→ EXTRACT TO READ:
====

FishS2 CPP FastAPI

OpenAI-compatible TTS wrapper for Fish Audio S2 Pro GGUF, built for Pandrator-style workflows.

This server keeps the same endpoint shape used by our XTTS-style wrappers while running inference through s2.dll from FishS2Sharp runtime bundles (which wrap the local s2.cpp runtime).

Upstream Sources

Fish Audio open-source model/project: https://github.com/fishaudio/fish-speech
Fish Audio docs: https://docs.fish.audio
s2.cpp local C++ runtime: https://github.com/rodrigomatta/s2.cpp
FishS2Sharp C# wrapper/runtime bundles: https://github.com/subspecs/FishS2Sharp
S2 Pro GGUF model variants used by this wrapper: https://huggingface.co/rodrigomt/s2-pro-gguf

Quick Start

# Windows
run.bat

# Linux / macOS
bash run.sh

The launcher starts the API at:

http://0.0.0.0:8020

Runtime Requirements

CUDA-capable NVIDIA GPU (server is CUDA-first)
Internet access on first run (for runtime/model downloads)

On startup, run.py now auto-downloads and keeps everything local:

FishS2Sharp runtime bundle to runtime/fishs2sharp/
S2 GGUF model to models/s2-pro-q8_0.gguf by default (use --model-q4 for a smaller q4_k_m download)

====

→ AIM OF THE TASK: According to the FishS2 CPP FastAPI text, at what address does the launcher start the API?

Entries taken from a collection
====

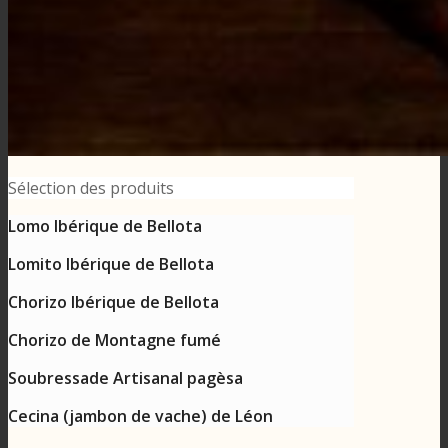
Sélection des produits
Lomo Ibérique de Bellota
Lomito Ibérique de Bellota
Chorizo Ibérique de Bellota
Chorizo de Montagne fumé
Soubressade Artisanal pagèsa
Cecina (jambon de vache) de Léon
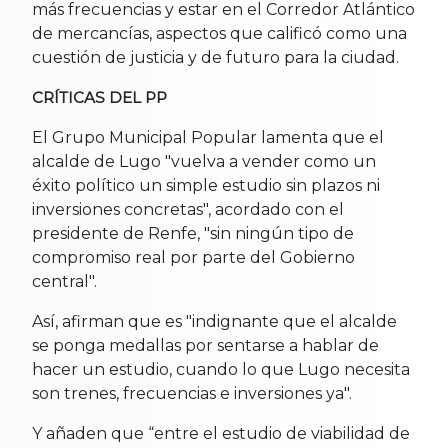
más frecuencias y estar en el Corredor Atlántico
de mercancías, aspectos que calificó como una
cuestión de justicia y de futuro para la ciudad.
CRÍTICAS DEL PP
El Grupo Municipal Popular lamenta que el
alcalde de Lugo "vuelva a vender como un
éxito político un simple estudio sin plazos ni
inversiones concretas", acordado con el
presidente de Renfe, "sin ningún tipo de
compromiso real por parte del Gobierno
central".
Así, afirman que es "indignante que el alcalde
se ponga medallas por sentarse a hablar de
hacer un estudio, cuando lo que Lugo necesita
son trenes, frecuencias e inversiones ya".
Y añaden que “entre el estudio de viabilidad de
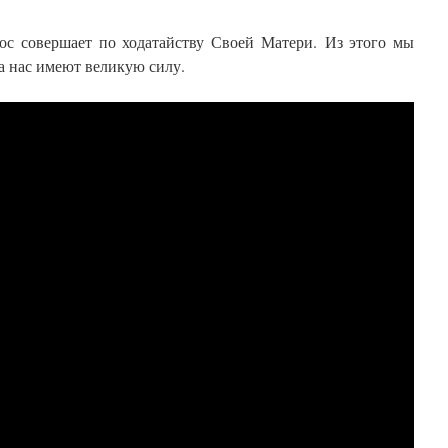
ос совершает по ходатайству Своей Матери. Из этого мы
а нас имеют великую силу.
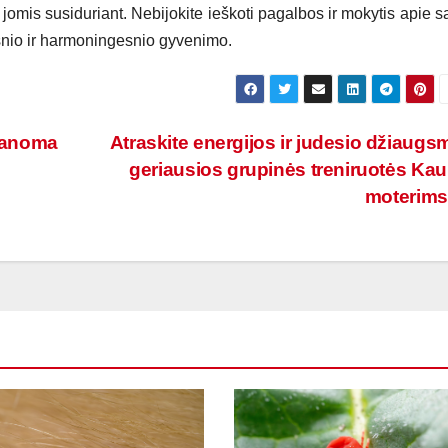
 su jomis susiduriant. Nebijokite ieškoti pagalbos ir mokytis apie 
esnio ir harmoningesnio gyvenimo.
įmanoma
Atraskite energijos ir judesio džiaugs
geriausios grupinės treniruotės Ka
moterim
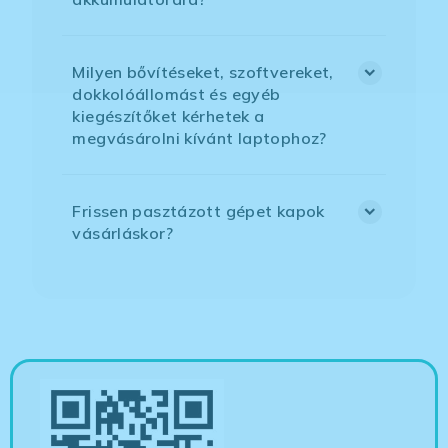
Milyen bővítéseket, szoftvereket,
dokkolóállomást és egyéb
kiegészítőket kérhetek a
megvásárolni kívánt laptophoz?
Frissen pasztázott gépet kapok
vásárláskor?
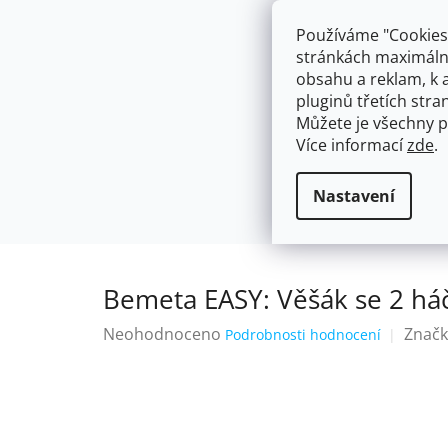
Přejít
603574112
info@ceskakoupelna.cz
na
Používáme "Cookies"
obsah
stránkách maximálně
obsahu a reklam, k 
pluginů třetích stran
Můžete je všechny p
Více informací
zde
.
AKCE
NÁSTĚNNÉ 150/100MM
SE SPRCH
Háčky a věšáky na útěrky a ručníky
Domů
Nastavení
Bemeta EASY: Věšák se 2 há
Průměrné
Neohodnoceno
Značk
Podrobnosti hodnocení
hodnocení
produktu
je
0,0
z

====

→ ANSWER TO THIS TASK: http://0.0.0.0:8020